Selected excerpt>
•••••

Grupo Posadas, S.A.B. de C.V. Announces an Offer to Purchase For Cash Any and All of its Outstanding 8 3/4% Senior Notes Due 2011

    MEXICO CITY, March 17 /PRNewswire/ -- Grupo Posadas, S.A.B. de C.V.
 (BMV: POSADAS), a variable capital corporation (sociedad anonima bursatil
 de capital variable) organized under the laws of the United Mexican States
 (the "Company"), today announced the commencement of its offer to purchase
 for cash any and all of its outstanding 8 3/4% Senior Notes due 2011 (CUSIP
 Nos. 400489AD2, 400489AB6, P4983GAH3 and P4983GAJ9)) (the "Notes"), upon
 the terms and subject to the conditions set forth in the Offer to Purchase
 and Consent Solicitation Statement (the "Offer to Purchase") and in the
 related Consent and Letter of Transmittal (the "Letter of Transmittal" and
 together with the Offer to Purchase, the "Offer Documents"). The offer to
 purchase Notes is referred to as the "Tender Offer." The aggregate
 principal amount outstanding of the Notes as of March 17, 2008 is US$225
 million.

•••••

To-do list>
1. Update the stretch of the Grupo Posadas announcement from "Grupo Posadas, S.A.B. de C.V. Announces" through "-- Grupo Posadas, S.A.B. de C.V." by replacing "Senior Notes" with "Senior Bonds".
2. List every CUSIP number given for the notes in the Grupo Posadas announcement.

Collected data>
•••••

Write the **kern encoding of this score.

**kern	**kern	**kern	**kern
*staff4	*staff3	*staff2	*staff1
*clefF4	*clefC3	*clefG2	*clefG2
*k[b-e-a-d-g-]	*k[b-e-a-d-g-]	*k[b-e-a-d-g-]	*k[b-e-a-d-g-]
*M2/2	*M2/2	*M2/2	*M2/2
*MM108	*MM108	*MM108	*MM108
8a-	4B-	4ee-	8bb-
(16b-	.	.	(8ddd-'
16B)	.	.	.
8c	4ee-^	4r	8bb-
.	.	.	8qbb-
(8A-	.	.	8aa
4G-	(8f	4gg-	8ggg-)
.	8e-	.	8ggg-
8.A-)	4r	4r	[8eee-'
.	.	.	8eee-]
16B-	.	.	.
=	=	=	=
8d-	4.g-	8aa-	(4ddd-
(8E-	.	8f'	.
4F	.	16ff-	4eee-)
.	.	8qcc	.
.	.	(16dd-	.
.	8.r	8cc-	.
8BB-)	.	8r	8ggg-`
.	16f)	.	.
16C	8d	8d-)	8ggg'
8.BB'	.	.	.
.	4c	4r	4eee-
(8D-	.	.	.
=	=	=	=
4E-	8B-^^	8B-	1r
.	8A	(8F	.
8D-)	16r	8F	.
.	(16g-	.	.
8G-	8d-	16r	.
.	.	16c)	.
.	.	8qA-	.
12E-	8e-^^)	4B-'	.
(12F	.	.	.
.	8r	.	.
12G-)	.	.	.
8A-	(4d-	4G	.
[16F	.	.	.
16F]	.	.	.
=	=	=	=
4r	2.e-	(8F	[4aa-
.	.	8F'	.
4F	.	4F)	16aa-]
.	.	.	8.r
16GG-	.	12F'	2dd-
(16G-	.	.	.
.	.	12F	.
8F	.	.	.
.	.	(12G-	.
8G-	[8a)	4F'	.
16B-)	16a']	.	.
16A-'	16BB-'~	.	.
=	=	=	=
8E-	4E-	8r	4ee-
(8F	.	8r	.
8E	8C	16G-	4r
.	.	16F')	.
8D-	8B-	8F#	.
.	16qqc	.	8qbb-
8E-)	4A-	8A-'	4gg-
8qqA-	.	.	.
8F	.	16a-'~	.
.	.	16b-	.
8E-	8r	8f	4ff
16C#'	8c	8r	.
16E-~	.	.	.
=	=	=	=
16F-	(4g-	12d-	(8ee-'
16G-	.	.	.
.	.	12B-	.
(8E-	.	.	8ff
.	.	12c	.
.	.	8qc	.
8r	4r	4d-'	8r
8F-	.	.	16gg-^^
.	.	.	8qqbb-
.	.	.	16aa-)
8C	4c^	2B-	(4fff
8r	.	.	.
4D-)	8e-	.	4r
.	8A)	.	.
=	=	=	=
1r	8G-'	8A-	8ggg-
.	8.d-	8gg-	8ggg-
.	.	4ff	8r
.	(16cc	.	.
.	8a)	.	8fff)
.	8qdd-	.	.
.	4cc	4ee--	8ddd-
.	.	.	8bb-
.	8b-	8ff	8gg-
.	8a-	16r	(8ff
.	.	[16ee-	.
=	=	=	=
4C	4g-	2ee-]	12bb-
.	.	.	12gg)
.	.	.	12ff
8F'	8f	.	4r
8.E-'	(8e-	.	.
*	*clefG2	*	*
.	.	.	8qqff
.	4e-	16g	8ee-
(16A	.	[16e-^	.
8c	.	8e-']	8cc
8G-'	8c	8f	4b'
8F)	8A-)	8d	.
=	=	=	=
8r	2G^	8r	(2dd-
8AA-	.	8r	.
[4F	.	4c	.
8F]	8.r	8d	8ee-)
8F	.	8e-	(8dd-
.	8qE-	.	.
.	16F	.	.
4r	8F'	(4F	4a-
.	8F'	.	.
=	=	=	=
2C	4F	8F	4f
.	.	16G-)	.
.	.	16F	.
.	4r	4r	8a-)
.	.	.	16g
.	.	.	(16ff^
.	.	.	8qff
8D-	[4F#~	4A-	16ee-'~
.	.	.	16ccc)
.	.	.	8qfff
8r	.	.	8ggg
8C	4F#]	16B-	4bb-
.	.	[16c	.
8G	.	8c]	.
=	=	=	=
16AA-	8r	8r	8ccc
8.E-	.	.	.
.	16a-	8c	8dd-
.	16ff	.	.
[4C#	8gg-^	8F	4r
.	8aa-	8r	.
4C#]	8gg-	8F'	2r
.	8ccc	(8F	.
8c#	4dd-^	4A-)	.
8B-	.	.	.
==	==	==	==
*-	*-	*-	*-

•••••

Task-by-task outputs>
1.
Grupo Posadas, S.A.B. de C.V. Announces an Offer to Purchase For Cash Any and All of its Outstanding 8 3/4% Senior Bonds Due 2011

    MEXICO CITY, March 17 /PRNewswire/ -- Grupo Posadas, S.A.B. de C.V.

2. 400489AD2, 400489AB6, P4983GAH3, P4983GAJ9